During my ten years of headship, I had a significant number of conversations with parents who were concerned that something had made their daughters (this was a girls’ school) ‘unhappy’.  The girls had been upset at home, and the parents – loving parents who, understandably, cared deeply about the wellbeing of their children –  contacted the school to discuss, and, they hoped, resolve the issue.  Generally their hope was that whatever had led to the unhappiness could be reversed, and joy restored.  The range of issues included: the casting of Mary in the nativity; a place in a sports team; a position on our sixth form senior prefects’ team; the predicting of straight A*s at A level.

I absolutely believed in the importance of working positively and constructively with parents.  I cared about their daughters, too – although not in such an emotionally intense way.  However, sometimes it happened that what the parents wanted for their child wasn’t, for various reasons, possible, appropriate, wise, or in the girl’s best interests.  I did listen.  I presented our rationale with, I hope, calmness and conviction.  I wouldn’t change the casting of a production, the composition of a sports team, a democratic senior prefect selection process.  And I wouldn’t overrule my academic staff and raise an A level prediction if, in their professional opinion, a different grade was the most probable outcome.  Rather than ‘teaching students to be happy’, sometimes the more important thing is supporting their capacity to deal with unhappiness.
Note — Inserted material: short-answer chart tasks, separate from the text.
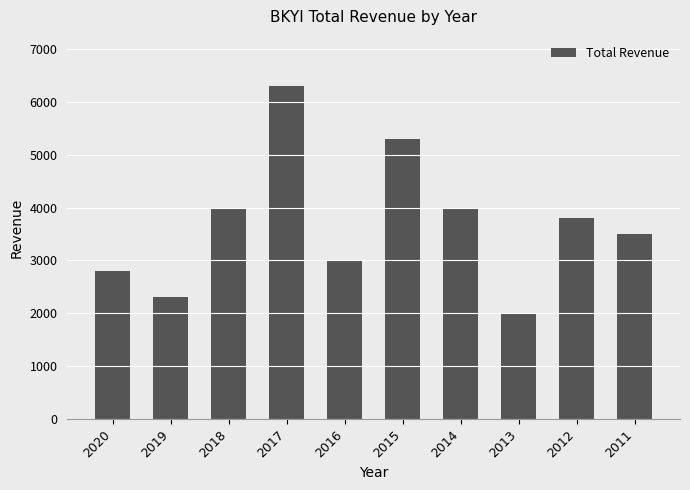

What is the value of the 2nd bar from the left?

2300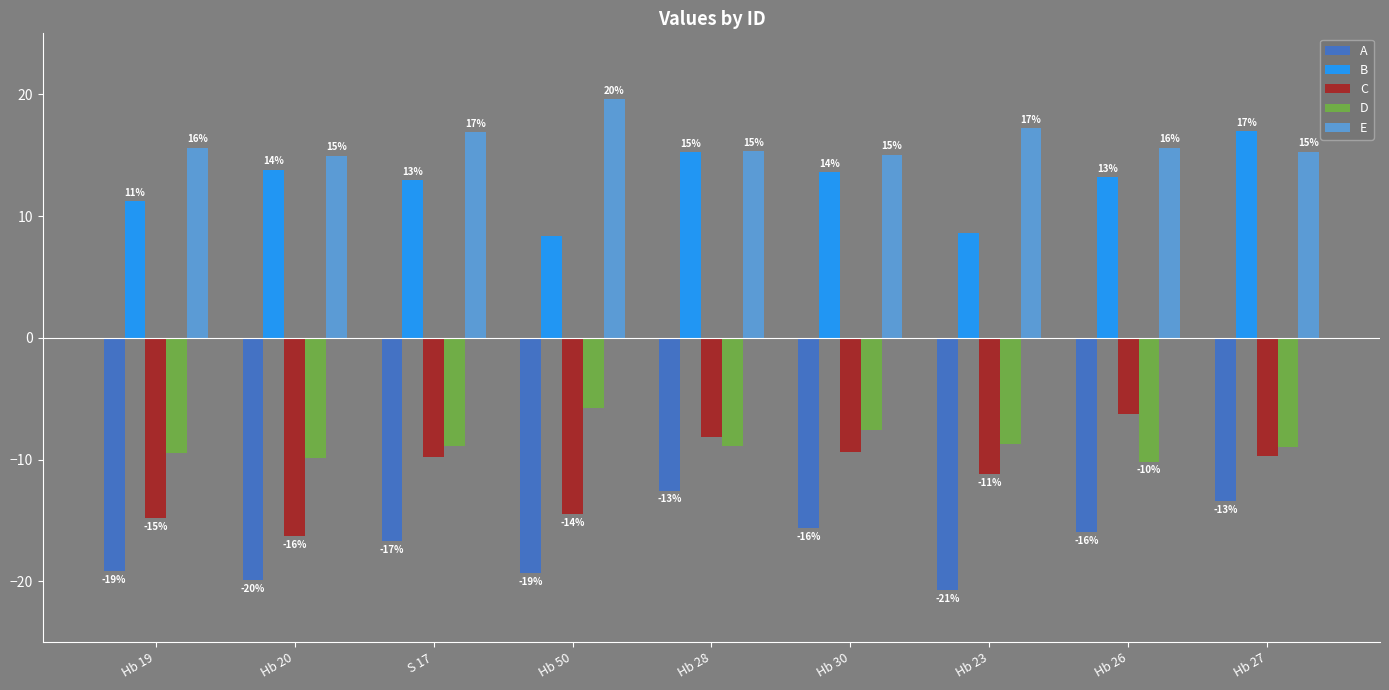

Reading right to left, list all the values displayed in this chart.

A: -13.4	-16.0	-20.7	-15.6	-12.5	-19.3	-16.7	-19.9	-19.2
B: 17.0	13.2	8.6	13.6	15.2	8.3	12.9	13.8	11.2
C: -9.7	-6.2	-11.2	-9.3	-8.1	-14.5	-9.8	-16.3	-14.8
D: -9.0	-10.2	-8.7	-7.5	-8.9	-5.8	-8.9	-9.9	-9.5
E: 15.2	15.6	17.2	15.0	15.3	19.6	16.9	14.9	15.6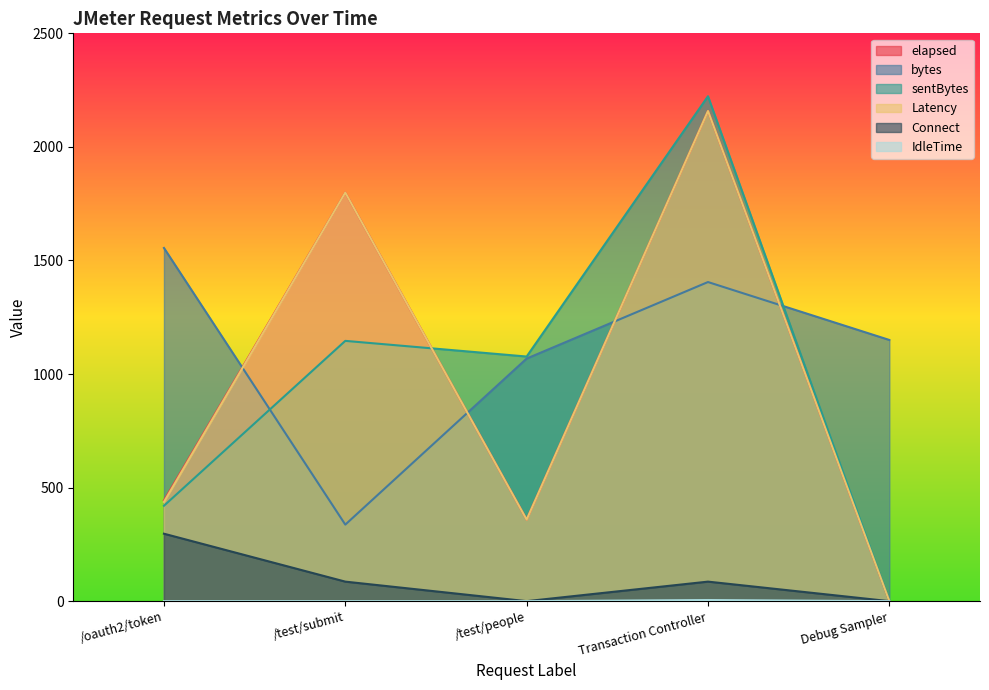

What are all the series names shown in the legend?

elapsed, bytes, sentBytes, Latency, Connect, IdleTime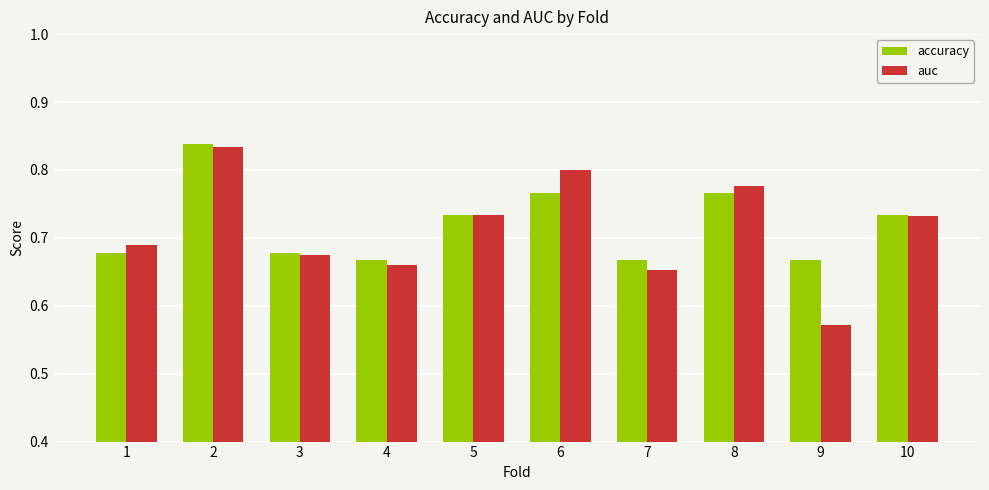

Which series has the widest spread of values?

auc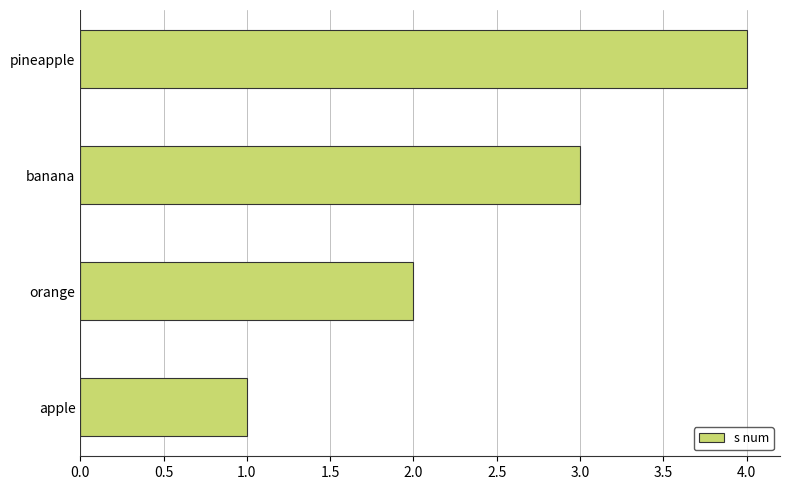

What is the maximum value shown in the chart?

4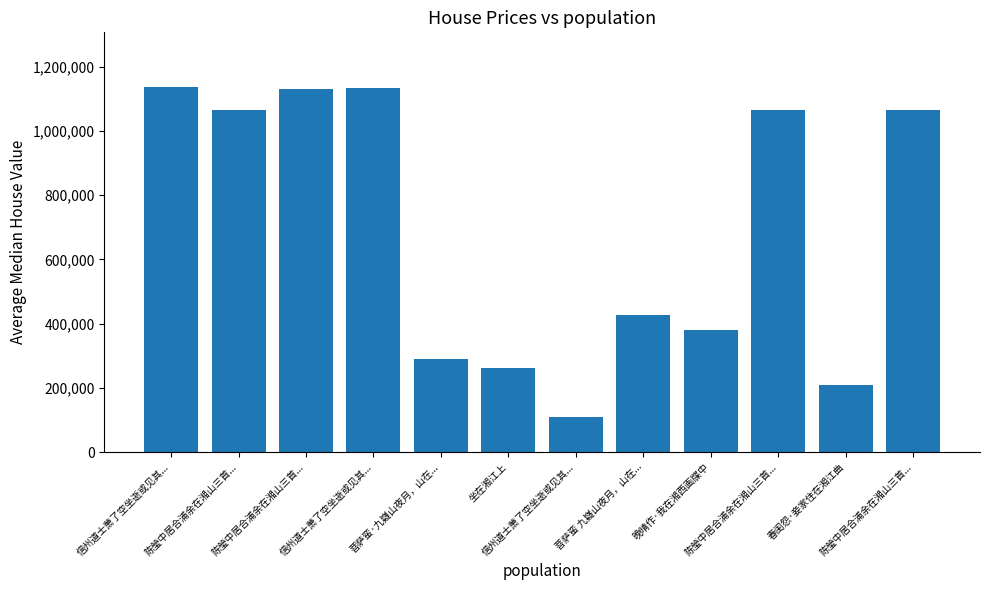

What is the difference between the maximum and minimum values?

1028407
I remember once giving this message to an irate father: I ‘m sorry your daughter is so disappointed that she won’t be a senior prefect next year, but there will be many other opportunities for her to take on responsibility and build her leadership skills in school.  You do realise, I’m sure, that not being made a senior prefect isn’t likely to be the worst thing that is going to happen to her in her life.  I see our job, as caring parents and responsible schools, to work together to try to equip these young women with the resources they need to navigate their way through life after they’ve left school and the family home.  That will involve dealing with disappointment from time to time.  Much as you might like to smooth her path so that she never experiences disappointment, that isn’t actually realistic or wise…

With staff, too, I hoped that they would find their role within the school satisfying, purposeful, rewarding and energising.  But when, for example, we had new appointments to make, I was aware that for every successful applicant there were several disappointed contenders, who might well feel bruised, no matter how sensitively and transparently we attempted to manage the process.  Financial constraints at one time led to a number of voluntary redundancies – an unsettling, anxious time, I knew.  I accepted that helping staff manage the tension and uncertainty was a key part of the process.  They were going to be unhappy.  And, of course, there are points within the life of the school where everyone has to navigate grief, and, with support and understanding, emerge on the other side of it.

There were many opportunities for enjoyment in the school.  There was much laughter.  But I would never have claimed that for either the pupils, or the staff, ‘happiness’ was an entitlement.  We should do all we can to ensure that those within our school communities are positive, recognising that their wellbeing (and ours, as leaders) is an important consideration.  We should protect it to the best of our ability, in the way in which we treat each other, and in the demands we make of each other.  However, we need to build resilience, too, and the capacity to cope with pain, with disappointment, and failure when those things happen.  Because they will.